Trying to contain gales of muffled snickers, the little senior class entourage followed along into the very bowels of the old mortuary stealing quick peeks into nightmarish rooms. Was old Diller going to furnish a real corpse?

"Okay kids, follow me. We keep plain wooden coffins here for the indigent, those who have no family, you understand I'm sure," explained Digger Diller, as he is affectionately known around town.

Shivers and icy fingers clutched at one another as the girls crept warily down the old narrow wooden staircase into the cold and musty tomb-like cellar. A faint whiff of formaldehyde was in the air as Diller snapped on a single hanging bulb and pointed to a pile of European style coffins. Suddenly, the spine-chilling idea conjured up in jest, had turned into almost more than the little cortege was ready to deal with.

The black silky lining was cut and hemmed in the Campbell family room while others scouted out old pillows. It seemed the least they could do to comfort the departed on his formidable tour of the city. Against a black background, thin streams of glossy red paint slid wearily off the ornate gilded cross, coagulating in small droplets atop the lid. Pure exhilaration filled the little makeshift mortuary as the area above the cross was engraved with elegant golden gothic script, R. I. P. At the expense of one father's black suit and another's workbench, eight large brass handles were screwed into the foreboding treasure. It was done.

Halloween landed on a Saturday night, ideal for what our ghoulish pranksters had conjured up. After the boys dressed the body, the girls applied ghostly greenish-white makeup over the face, ears, and hands. The shiny black hair was sprayed and flattened against the skull and makeup artists applied grisly images upon the hideous face and claw-like fingernails.

Traveling into uptown Butte was at hand. The gang of macabre hooligans settled on the long block of taverns and bars on Main Street. Barely able to contain themselves, the lady goblins parked across the street to snap pictures. Appropriately clad, six pallbearers slid the coffin from the back of the pickup and hummed the funeral dirge while marching slowly and somberly up the sidewalk to Maloney's Bar.

As the big double doors were opened, the little funeral procession entered to the laughter and drone of voices . . . and then abrupt silence. The place came alive with hoots and hollers as patrons tried their best to unnerve the group as they moved towards the bandstand. As predicted, a bristly old fellow teetering on his bar stool, asked what was in the coffin. The small dance band struck up a version of Hitchcock's theme, and the coffin was set on the stage apron and gently opened.

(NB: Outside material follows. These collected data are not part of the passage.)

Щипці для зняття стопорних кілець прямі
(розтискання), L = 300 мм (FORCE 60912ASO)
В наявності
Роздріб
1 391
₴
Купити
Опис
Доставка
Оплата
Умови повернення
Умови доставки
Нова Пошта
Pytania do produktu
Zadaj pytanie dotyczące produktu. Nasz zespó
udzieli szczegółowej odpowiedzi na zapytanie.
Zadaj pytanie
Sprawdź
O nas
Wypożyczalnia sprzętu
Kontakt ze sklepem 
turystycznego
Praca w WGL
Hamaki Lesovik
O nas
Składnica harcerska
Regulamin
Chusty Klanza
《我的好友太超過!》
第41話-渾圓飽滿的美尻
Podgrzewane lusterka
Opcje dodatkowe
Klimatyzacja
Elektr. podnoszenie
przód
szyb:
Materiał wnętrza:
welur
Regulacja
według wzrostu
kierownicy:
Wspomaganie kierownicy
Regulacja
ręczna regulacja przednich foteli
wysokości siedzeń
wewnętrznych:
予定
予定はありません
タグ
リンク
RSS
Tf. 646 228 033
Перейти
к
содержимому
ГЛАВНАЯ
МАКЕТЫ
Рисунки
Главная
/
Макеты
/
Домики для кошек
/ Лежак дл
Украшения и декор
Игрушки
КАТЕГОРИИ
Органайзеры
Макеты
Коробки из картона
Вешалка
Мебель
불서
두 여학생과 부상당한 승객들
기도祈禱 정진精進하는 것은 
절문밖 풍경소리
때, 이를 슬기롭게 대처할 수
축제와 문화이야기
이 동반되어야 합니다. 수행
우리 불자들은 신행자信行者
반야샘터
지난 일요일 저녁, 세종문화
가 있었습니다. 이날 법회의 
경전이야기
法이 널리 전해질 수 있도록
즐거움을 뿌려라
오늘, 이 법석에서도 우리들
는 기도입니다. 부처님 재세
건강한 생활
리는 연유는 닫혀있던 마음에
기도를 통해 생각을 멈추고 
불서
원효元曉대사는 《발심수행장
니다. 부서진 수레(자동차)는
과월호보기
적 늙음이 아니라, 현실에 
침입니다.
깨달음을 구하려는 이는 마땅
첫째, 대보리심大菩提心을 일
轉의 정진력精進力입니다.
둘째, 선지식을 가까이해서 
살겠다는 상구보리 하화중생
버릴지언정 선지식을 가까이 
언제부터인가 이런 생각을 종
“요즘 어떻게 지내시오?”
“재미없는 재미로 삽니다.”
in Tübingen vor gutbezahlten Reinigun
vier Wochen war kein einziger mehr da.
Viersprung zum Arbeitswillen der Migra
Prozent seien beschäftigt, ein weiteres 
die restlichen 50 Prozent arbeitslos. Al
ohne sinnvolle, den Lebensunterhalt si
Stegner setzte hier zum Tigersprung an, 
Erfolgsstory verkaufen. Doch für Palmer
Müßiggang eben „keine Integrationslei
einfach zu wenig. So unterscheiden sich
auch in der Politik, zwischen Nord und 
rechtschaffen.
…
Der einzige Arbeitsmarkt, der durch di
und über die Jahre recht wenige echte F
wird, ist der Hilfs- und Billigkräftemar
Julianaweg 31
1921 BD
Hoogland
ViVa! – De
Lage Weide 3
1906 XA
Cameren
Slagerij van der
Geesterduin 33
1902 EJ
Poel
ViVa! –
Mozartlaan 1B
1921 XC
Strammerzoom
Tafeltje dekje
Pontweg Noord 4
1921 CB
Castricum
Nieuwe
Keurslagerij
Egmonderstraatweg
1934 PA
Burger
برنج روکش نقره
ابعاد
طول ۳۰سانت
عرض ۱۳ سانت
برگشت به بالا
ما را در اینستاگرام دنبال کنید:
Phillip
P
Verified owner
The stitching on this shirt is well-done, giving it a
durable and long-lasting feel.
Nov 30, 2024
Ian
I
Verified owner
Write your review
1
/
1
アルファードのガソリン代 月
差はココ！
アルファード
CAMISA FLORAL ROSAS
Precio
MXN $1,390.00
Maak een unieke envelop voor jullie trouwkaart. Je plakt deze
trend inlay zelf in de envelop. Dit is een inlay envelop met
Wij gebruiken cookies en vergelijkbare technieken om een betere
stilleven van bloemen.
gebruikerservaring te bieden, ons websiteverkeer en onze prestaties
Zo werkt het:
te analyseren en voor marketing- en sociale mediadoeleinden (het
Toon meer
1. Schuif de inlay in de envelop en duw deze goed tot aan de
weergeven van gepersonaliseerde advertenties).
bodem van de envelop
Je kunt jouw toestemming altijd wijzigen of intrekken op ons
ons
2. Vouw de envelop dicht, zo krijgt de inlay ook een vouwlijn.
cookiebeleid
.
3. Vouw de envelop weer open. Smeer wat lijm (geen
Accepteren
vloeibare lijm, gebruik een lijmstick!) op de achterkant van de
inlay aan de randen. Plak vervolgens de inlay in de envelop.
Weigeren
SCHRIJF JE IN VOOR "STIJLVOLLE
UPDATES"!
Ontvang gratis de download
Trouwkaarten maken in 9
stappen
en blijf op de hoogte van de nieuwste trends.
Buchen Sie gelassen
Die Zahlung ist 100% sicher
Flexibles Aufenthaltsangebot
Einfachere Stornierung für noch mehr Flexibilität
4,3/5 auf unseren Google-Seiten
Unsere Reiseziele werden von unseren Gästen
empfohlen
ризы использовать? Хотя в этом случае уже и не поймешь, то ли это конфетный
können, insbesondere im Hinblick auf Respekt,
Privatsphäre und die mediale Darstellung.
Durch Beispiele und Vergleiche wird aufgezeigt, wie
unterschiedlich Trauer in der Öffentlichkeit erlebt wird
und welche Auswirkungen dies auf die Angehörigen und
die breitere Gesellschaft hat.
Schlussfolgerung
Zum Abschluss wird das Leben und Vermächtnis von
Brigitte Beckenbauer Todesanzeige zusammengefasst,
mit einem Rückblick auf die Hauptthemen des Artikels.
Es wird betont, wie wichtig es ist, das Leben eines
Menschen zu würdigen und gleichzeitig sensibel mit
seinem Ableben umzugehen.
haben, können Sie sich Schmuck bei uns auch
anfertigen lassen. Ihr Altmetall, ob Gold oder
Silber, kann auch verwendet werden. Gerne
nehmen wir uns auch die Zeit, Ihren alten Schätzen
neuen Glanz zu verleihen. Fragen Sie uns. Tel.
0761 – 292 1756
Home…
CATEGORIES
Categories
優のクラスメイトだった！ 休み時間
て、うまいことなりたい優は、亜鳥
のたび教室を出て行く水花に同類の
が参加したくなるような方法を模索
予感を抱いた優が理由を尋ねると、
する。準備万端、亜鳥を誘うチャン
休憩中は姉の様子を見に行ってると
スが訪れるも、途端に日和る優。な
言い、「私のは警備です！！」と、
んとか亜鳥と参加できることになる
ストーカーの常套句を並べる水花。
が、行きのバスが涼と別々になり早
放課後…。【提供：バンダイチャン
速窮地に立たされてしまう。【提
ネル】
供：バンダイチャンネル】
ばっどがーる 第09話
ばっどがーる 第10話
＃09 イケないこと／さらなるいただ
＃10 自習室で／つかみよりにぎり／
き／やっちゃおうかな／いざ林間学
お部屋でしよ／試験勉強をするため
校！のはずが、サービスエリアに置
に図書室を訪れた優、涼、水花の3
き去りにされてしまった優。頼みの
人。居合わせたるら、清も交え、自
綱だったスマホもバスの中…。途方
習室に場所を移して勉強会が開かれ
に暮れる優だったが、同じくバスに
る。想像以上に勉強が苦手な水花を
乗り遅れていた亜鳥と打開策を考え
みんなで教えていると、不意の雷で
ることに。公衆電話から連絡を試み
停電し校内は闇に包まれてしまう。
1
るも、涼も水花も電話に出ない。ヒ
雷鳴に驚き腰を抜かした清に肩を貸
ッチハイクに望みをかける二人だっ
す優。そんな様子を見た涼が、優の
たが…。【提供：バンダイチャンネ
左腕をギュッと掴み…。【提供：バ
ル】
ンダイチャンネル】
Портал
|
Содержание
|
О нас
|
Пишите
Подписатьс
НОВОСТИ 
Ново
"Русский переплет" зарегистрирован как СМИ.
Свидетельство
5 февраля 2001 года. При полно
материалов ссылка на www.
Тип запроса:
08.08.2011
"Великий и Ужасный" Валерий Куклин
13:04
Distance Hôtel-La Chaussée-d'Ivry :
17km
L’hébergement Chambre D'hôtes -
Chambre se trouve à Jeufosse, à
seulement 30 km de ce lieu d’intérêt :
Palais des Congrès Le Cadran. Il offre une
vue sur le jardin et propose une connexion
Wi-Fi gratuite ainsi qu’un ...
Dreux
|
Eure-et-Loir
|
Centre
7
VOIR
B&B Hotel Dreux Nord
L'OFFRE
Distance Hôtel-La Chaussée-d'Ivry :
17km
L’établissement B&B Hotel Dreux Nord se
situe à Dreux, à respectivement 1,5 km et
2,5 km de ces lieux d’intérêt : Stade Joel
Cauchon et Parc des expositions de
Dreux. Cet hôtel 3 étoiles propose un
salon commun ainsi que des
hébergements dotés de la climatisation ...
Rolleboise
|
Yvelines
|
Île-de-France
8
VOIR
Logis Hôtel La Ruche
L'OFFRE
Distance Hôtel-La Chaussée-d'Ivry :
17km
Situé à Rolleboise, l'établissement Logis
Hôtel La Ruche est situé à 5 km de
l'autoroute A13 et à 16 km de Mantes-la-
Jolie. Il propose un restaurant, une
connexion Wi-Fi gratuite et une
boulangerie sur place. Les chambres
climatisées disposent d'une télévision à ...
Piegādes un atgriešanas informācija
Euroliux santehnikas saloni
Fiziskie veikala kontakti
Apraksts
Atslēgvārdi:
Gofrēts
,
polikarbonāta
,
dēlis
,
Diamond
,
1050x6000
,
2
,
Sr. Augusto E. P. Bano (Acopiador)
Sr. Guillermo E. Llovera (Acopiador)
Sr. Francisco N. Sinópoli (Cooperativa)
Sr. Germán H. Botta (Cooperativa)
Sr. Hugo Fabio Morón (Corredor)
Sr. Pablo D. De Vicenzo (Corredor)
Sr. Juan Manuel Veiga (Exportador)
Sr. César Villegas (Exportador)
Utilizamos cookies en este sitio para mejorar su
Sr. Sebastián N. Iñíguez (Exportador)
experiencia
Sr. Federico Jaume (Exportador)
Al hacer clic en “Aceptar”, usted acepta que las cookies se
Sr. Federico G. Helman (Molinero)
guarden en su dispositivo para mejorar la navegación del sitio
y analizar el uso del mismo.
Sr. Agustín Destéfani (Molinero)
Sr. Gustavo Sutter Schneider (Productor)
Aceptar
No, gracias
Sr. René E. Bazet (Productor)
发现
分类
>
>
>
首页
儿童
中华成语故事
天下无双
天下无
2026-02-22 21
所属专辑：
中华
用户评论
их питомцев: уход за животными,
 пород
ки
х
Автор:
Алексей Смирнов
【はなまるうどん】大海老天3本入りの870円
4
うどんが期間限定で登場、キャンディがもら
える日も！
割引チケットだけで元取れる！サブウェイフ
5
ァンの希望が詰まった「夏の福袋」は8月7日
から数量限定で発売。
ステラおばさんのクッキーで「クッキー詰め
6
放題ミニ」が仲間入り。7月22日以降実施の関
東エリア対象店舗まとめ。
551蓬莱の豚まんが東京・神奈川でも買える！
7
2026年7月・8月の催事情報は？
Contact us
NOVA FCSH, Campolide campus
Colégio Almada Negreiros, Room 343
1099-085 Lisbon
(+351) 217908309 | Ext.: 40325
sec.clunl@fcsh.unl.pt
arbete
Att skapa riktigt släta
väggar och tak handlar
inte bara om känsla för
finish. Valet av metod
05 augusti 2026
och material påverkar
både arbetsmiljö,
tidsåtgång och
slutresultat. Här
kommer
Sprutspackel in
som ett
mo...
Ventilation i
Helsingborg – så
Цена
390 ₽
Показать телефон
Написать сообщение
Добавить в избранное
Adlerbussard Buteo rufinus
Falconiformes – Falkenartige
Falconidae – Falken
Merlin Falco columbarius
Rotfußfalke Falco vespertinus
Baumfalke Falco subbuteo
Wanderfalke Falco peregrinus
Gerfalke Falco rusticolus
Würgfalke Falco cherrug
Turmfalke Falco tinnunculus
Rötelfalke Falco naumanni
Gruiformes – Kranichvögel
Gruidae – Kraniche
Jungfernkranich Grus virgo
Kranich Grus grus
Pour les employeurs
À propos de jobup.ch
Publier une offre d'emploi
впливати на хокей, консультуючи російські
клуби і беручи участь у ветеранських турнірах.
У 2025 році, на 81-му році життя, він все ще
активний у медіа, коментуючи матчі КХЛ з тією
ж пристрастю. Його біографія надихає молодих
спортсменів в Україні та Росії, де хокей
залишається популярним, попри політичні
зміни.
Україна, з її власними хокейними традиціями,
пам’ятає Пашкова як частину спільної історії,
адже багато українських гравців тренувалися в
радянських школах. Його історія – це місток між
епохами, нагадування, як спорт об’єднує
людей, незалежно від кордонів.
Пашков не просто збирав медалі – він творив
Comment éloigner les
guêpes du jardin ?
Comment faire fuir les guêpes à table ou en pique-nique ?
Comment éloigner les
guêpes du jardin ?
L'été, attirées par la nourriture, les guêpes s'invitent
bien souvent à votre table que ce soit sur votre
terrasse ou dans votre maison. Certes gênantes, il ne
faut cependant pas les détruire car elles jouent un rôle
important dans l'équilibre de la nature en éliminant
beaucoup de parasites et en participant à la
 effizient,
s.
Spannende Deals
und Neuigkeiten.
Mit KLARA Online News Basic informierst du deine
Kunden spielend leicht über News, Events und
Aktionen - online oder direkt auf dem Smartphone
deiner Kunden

Out flew 6'3" Jack Lawson in all his theatrical glory, his black cape fluttering and swishing about as he bounded wildly through the rooms of guzzlers and card players. The lady patrons shrieked while the men could barely contain their hilarity. The cadaver's gruesome deep howls and hysterical wails brandished bloody jagged teeth just as the pallbearers subdued their charge.

All Hallows' Eve had gone off without a hitch at five more bars hosting bloodcurdling screams and shocking good fun. Well, maybe just one little hitch. At closer glance, the corpse was found performing in his basketball sneakers. The newspaper and TV stations arrived for the story of a bunch of 18 year olds enjoying a legend reminiscent of the old Butte. Our costume party for teens and families was a howling success while Jack took kudos for his starring role.

Danny Diller has taken up where Uncle Dave left off, running the funeral parlor in customary Diller antiquated fashion. And when old Digger Diller ambles along in front of the courthouse, now and then he stops to shake hands with Jack. Yes, District Court Judge Jack Lawson, and actor extraordinaire.